Records from a data collection
####

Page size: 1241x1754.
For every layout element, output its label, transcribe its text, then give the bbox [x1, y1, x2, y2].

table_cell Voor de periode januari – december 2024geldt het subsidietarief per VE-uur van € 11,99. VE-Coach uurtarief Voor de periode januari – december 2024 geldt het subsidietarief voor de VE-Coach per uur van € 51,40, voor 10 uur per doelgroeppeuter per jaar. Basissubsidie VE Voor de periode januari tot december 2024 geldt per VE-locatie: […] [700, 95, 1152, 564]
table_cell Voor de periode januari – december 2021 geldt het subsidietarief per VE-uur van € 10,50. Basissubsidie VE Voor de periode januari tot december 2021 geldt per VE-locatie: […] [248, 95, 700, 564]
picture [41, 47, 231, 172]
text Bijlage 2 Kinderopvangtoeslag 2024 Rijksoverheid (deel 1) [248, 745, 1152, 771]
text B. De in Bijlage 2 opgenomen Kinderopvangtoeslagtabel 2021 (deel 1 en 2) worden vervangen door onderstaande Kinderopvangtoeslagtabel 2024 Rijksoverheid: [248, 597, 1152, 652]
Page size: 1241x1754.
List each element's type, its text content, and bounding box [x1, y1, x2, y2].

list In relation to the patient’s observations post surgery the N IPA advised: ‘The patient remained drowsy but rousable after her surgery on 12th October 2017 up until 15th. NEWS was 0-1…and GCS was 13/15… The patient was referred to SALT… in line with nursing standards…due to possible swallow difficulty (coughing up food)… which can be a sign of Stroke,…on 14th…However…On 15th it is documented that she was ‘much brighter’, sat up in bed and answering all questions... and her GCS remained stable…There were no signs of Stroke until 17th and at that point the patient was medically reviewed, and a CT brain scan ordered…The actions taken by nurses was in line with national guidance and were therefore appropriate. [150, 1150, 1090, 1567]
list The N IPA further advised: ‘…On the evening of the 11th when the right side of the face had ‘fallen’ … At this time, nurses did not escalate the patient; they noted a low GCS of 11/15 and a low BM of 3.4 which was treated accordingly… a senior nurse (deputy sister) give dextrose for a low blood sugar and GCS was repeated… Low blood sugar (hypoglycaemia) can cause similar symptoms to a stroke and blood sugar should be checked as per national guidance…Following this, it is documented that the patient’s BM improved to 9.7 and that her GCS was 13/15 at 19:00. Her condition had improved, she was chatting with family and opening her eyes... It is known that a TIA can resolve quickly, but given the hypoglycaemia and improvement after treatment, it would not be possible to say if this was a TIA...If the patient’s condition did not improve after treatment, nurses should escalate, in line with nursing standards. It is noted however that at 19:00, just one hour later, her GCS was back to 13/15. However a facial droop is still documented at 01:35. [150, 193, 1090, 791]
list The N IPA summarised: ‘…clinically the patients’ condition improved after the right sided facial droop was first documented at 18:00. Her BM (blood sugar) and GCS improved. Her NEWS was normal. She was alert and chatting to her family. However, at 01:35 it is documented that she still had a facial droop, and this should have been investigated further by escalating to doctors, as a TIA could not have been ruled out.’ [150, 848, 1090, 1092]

####

* **Your goal**: Exactly one number is the answer: how many lines of the entries contain the string "deel".

* **Written solution**: 2